* Task item: In the seminar listing below, retype everything from "While large language" down to "to physical harm." with no changes.

* Extract provided:
#####

Seminars

Feb
6
Mon
Sharon Levy (University of California, Santa Barbara) “Responsible AI via Responsible Large Language Models” @ Hackerman Hall B17
Feb 6 @ 12:00 pm – 1:15 pm

Abstract

While large language models have advanced the state-of-the-art in natural language processing, these models are trained on large-scale datasets, which may include harmful information. Studies have shown that as a result, the models exhibit social biases and generate misinformation after training. In this talk, I will discuss my work on analyzing and interpreting the risks of large language models across the areas of fairness, trustworthiness, and safety. I will first describe my research in the detection of dialect bias between African American English (AAE) vs. Standard American English (SAE). The second part investigates the trustworthiness of models through the memorization and subsequent generation of conspiracy theories. I will end my talk with recent work in AI safety regarding text that may lead to physical harm.

Biography

Sharon is a 5th-year Ph.D. candidate at the University of California, Santa Barbara, where she is advised by Professor William Wang. Her research interests lie in natural language processing, with a focus on Responsible AI. Sharon’s research spans the subareas of fairness, trustworthiness, and safety, with publications in ACL, EMNLP, WWW, and LREC. She has spent summers interning at AWS, Meta, and Pinterest. Sharon is a 2022 EECS Rising Star and a current recipient of the Amazon Alexa AI Fellowship for Responsible AI.

Mar
3
Fri
John Hansen (University of Texas at Dallas) “Challenges and Advancements in Speaker Diarization & Recognition for Naturalistic Data Streams” @ Hackerman Hall B17
Mar 3 @ 12:00 pm – 1:15 pm

Abstract

Speech communications represents a core domain for education, team problem solving, social engagement, and business interactions. The ability for Speech Technology to extract layers of knowledge and assess engagement content represents the next generation of advanced speech solutions. Today, the emergence of BIG DATA, Machine Learning, as well as voice enabled speech systems have required the need for effective voice capture and automatic speech/speaker recognition. The ability to employ speech and language technology to assess human-to-human interactions offers new research paradigms having profound impact on assessing human interaction. In this talk, we will focus on big data naturalistic audio processing relating to (i) child learning spaces, and (ii) the NASA APOLLO lunar missions. ML based technology advancements include automatic audio diarization, speech recognition, and speaker recognition. Child-Teacher based assessment of conversational interactions are explored, including keyword and “WH-word” (e.g., who, what, etc.). Diarization processing solutions are applied to both classroom/learning space child speech, as well as massive APOLLO data. CRSS-UTDallas is expanding our original Apollo-11 corpus, resulting in a massive multi-track audio processing challenge to make available 150,000hrs of Apollo mission data to be shared with science communities: (i) speech/language technology, (ii) STEM/science and team-based researchers, and (iii) education/historical/archiving specialists. Our goals here are to provide resources which allow to better understand how people work/learn collaboratively together. For Apollo, to accomplish one of mankind’s greatest scientific/technological challenges in the last century.

#####

* Available data:
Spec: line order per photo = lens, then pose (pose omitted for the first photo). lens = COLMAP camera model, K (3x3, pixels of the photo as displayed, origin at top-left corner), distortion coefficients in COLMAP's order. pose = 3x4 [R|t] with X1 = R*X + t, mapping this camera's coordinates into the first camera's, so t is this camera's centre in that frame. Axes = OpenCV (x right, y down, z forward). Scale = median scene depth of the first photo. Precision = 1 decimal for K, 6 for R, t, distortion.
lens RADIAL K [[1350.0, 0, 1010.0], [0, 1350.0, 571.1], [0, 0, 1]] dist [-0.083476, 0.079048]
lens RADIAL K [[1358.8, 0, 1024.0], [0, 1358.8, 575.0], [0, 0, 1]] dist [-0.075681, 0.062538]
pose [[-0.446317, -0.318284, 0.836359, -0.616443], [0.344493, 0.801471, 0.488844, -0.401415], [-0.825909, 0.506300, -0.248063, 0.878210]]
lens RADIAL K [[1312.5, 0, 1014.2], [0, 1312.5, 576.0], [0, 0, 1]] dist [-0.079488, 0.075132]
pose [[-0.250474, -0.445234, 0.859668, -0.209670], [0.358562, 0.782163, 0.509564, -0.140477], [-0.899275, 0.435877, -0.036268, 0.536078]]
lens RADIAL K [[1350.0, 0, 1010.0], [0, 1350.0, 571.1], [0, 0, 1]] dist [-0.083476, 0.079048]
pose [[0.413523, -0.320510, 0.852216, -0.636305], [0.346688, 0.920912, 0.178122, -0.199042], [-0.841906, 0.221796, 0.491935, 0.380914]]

#####

* Solution to this problem:
While large language models have advanced the state-of-the-art in natural language processing, these models are trained on large-scale datasets, which may include harmful information. Studies have shown that as a result, the models exhibit social biases and generate misinformation after training. In this talk, I will discuss my work on analyzing and interpreting the risks of large language models across the areas of fairness, trustworthiness, and safety. I will first describe my research in the detection of dialect bias between African American English (AAE) vs. Standard American English (SAE). The second part investigates the trustworthiness of models through the memorization and subsequent generation of conspiracy theories. I will end my talk with recent work in AI safety regarding text that may lead to physical harm.